Ce salon renferme ce que l'on appelle des « chinoiseries ». Ce genre d'objets arrive en France à partir du XVIIe siècle grâce aux ambassadeurs du Siam, l'actuelle Thaïlande. Entre 1684 et 1686, les bateaux qui les accompagnent sont en effet remplis de cadeaux à destination du roi Louis XIV. 

Dans cette pièce...

Deux panneaux de laque à la feuille d’or. Cette double porte datant du XVIIIe proviendrait du sac du palais d’été de Pékin mené par les troupes franco-anglaises en 1860. Les personnages en haut à gauche, se détachant sur le fond noir, semblent être les membres d'un orchestre, ce qui laisse penser que cette porte devait fermer l'entrée de l'opéra du palais.
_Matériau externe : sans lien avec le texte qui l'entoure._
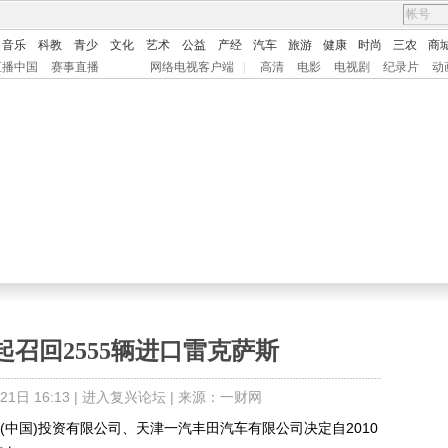
音乐
科教
青少
文化
艺术
公益
产经
汽车
旅游
健康
时尚
三农
商
直播中国
赛事直播
网络电视客户端
|
高清
电影
电视剧
纪录片
动
日起召回2555辆进口雷克萨斯
日 16:13 |
进入复兴论坛
| 来源：一财网
中国)投资有限公司、天津一汽丰田汽车有限公司决定自2010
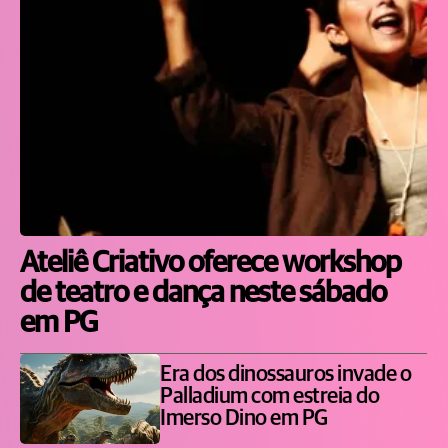
Ateliê Criativo oferece workshop
de teatro e dança neste sábado
em PG
Era dos dinossauros invade o
Palladium com estreia do
Imerso Dino em PG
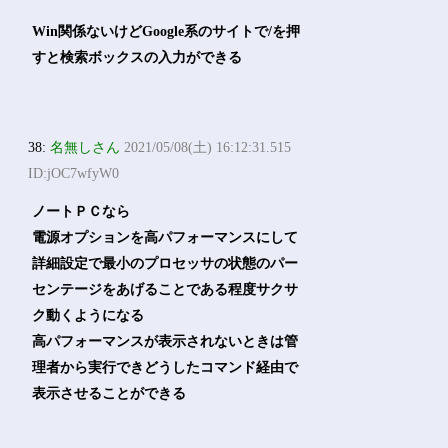
Win関係ないけどGoogle系のサイトで/を押
すと検索ボックスの入力ができる
38:
名無しさん
2021/05/08(土) 16:12:31.515
ID:jOC7wfyW0
ノートＰＣなら
電源オプションを高パフォーマンスにして
詳細設定で最小のプロセッサの状態のパー
センテージをあげることである程度サクサ
ク動くようになる
高パフォーマンスが表示されないときは管
理者から実行できどうしたコマンド経由で
表示させることができる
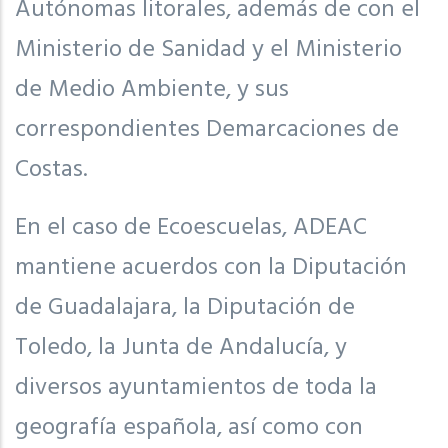
Autónomas litorales, además de con el
Ministerio de Sanidad y el Ministerio
de Medio Ambiente, y sus
correspondientes Demarcaciones de
Costas.
En el caso de Ecoescuelas, ADEAC
mantiene acuerdos con la Diputación
de Guadalajara, la Diputación de
Toledo, la Junta de Andalucía, y
diversos ayuntamientos de toda la
geografía española, así como con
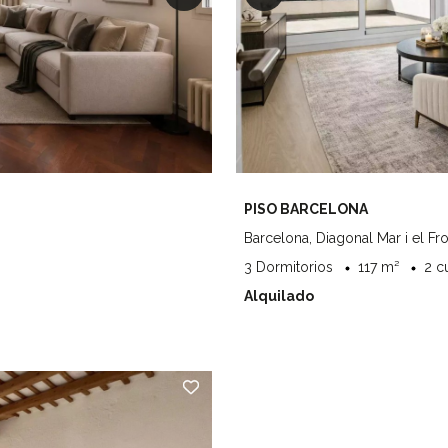
PISO BARCELONA
Barcelona, Diagonal Mar i el Fr
3 Dormitorios
117 m²
2 c
Alquilado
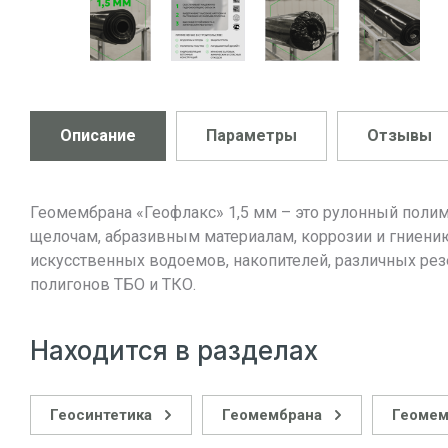
Описание
Параметры
Отзывы
Геомембрана «Геофлакс» 1,5 мм – это рулонный поли
щелочам, абразивным материалам, коррозии и гниен
искусственных водоемов, накопителей, различных ре
полигонов ТБО и ТКО.
Находится в разделах
Геосинтетика
Геомембрана
Геомем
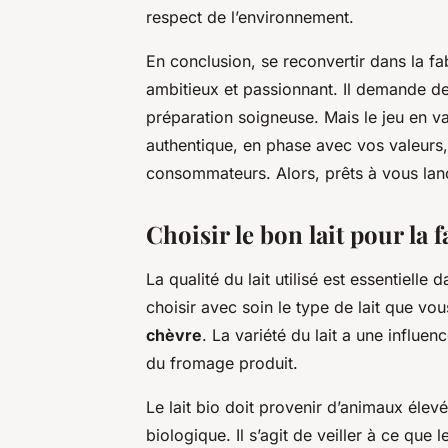
respect de l’environnement.
En conclusion, se reconvertir dans la fa
ambitieux et passionnant. Il demande de
préparation soigneuse. Mais le jeu en va
authentique, en phase avec vos valeurs
consommateurs. Alors, prêts à vous lan
Choisir le bon lait pour la 
La qualité du lait utilisé est essentiell
choisir avec soin le type de lait que vous
chèvre
. La variété du lait a une influenc
du fromage produit.
Le lait bio doit provenir d’animaux élev
biologique. Il s’agit de veiller à ce qu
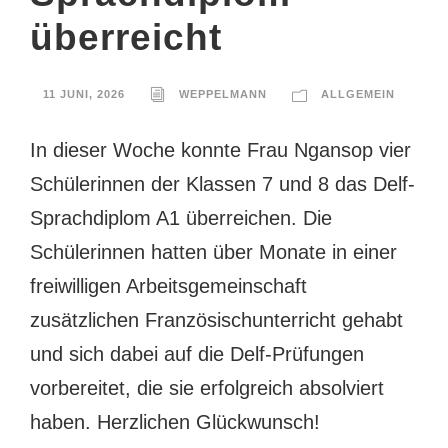
überreicht
11 JUNI, 2026
WEPPELMANN
ALLGEMEIN
In dieser Woche konnte Frau Ngansop vier
Schülerinnen der Klassen 7 und 8 das Delf-
Sprachdiplom A1 überreichen. Die
Schülerinnen hatten über Monate in einer
freiwilligen Arbeitsgemeinschaft
zusätzlichen Französischunterricht gehabt
und sich dabei auf die Delf-Prüfungen
vorbereitet, die sie erfolgreich absolviert
haben. Herzlichen Glückwunsch!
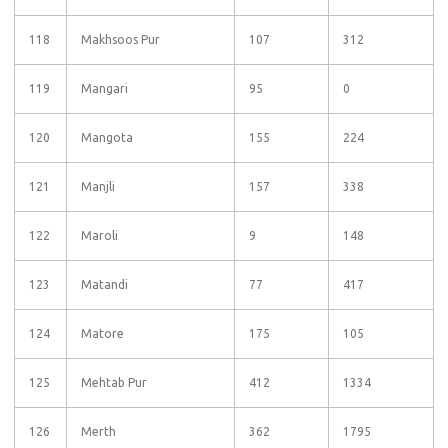
118
Makhsoos Pur
107
312
119
Mangari
95
0
120
Mangota
155
224
121
Manjli
157
338
122
Maroli
9
148
123
Matandi
77
417
124
Matore
175
105
125
Mehtab Pur
412
1334
126
Merth
362
1795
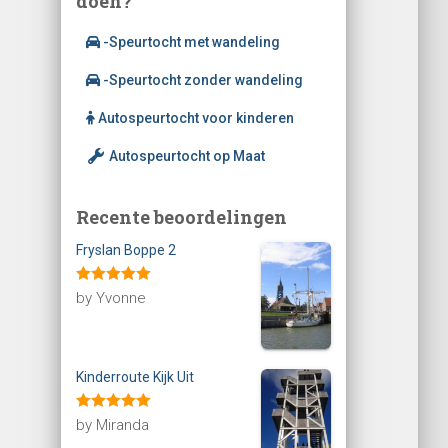
doen?
-Speurtocht met wandeling
-Speurtocht zonder wandeling
Autospeurtocht voor kinderen
Autospeurtocht op Maat
Recente beoordelingen
Fryslan Boppe 2
Rated
5
out
by Yvonne
of 5
Kinderroute Kijk Uit
Rated
5
out
by Miranda
of 5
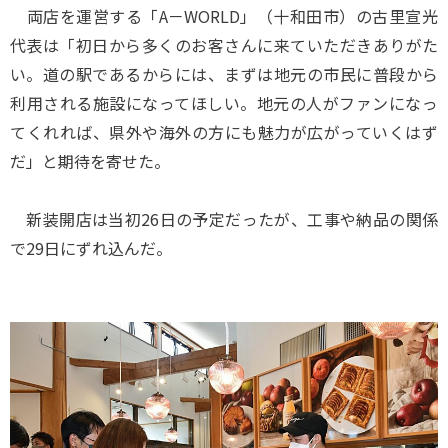
両店を運営する「A－WORLD」（十和田市）の古里宣光
代表は「初日から多くのお客さんに来ていただきありがた
い。道の駅であるからには、まずは地元の市民に普段から
利用される施設になってほしい。地元の人がファンになっ
てくれれば、県外や海外の方にも魅力が広がっていくはず
だ」と期待を寄せた。
新装開店は当初26日の予定だったが、工事や納品の関係
で29日にずれ込んだ。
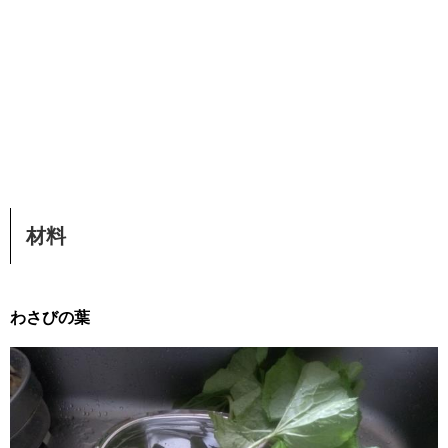
材料
わさびの葉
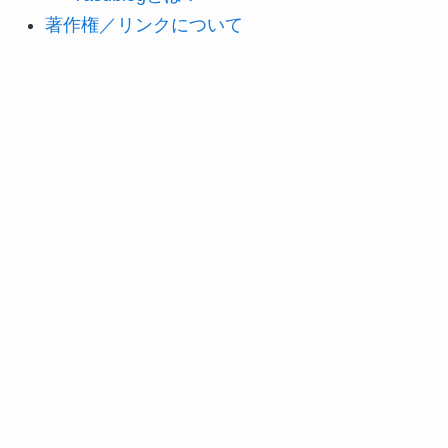
著作権／リンクについて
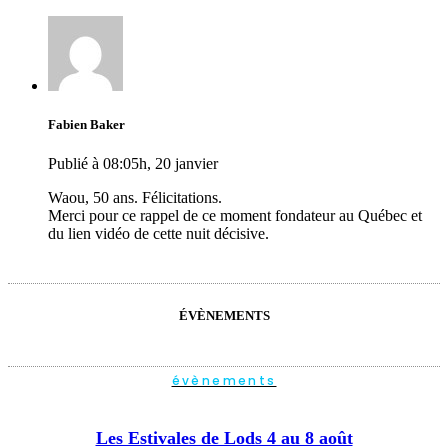
Fabien Baker
Publié à 08:05h, 20 janvier
Waou, 50 ans. Félicitations.
Merci pour ce rappel de ce moment fondateur au Québec et
du lien vidéo de cette nuit décisive.
ÉVÈNEMENTS
évènements
Les Estivales de Lods 4 au 8 août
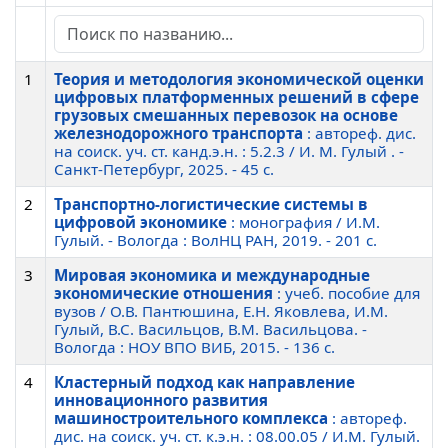
1
Теория и методология экономической оценки
цифровых платформенных решений в сфере
грузовых смешанных перевозок на основе
железнодорожного транспорта
: автореф. дис.
на соиск. уч. ст. канд.э.н. : 5.2.3 / И. М. Гулый . -
Санкт-Петербург, 2025. - 45 c.
2
Транспортно-логистические системы в
цифровой экономике
: монография / И.М.
Гулый. - Вологда : ВолНЦ РАН, 2019. - 201 c.
3
Мировая экономика и международные
экономические отношения
: учеб. пособие для
вузов / О.В. Пантюшина, Е.Н. Яковлева, И.М.
Гулый, В.С. Васильцов, В.М. Васильцова. -
Вологда : НОУ ВПО ВИБ, 2015. - 136 c.
4
Кластерный подход как направление
инновационного развития
машиностроительного комплекса
: автореф.
дис. на соиск. уч. ст. к.э.н. : 08.00.05 / И.М. Гулый.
Un paravent. Couvrant toute la surface du mur, ce paravent est en laque dite de « Coromandel ». 

La commode Baumhauer. Réalisée par l’ébéniste Joseph Baumhauer au XVIIIe siècle, elle est en laque camomille, du nom que prend sa couleur avec le temps. 

Une collection de quartz rose et de jade. Le quartz rose est une pierre très dure ne pouvant être taillée que dans un seul sens. Si l'artisan ne respecte pas le sens de taille, il créé une cassure qui se propage dans la pierre et la rend laiteuse. On voit la marque de l'un de ces accidents sur le mufle du dragon. Les jades, quant à eux, sont de type « gras de mouton » avec un éclat savonneux caractéristique. En Chine, cette pierre est réservée à l'Empereur car elle est la plus pure, la plus rare et donc plus chère que l'or.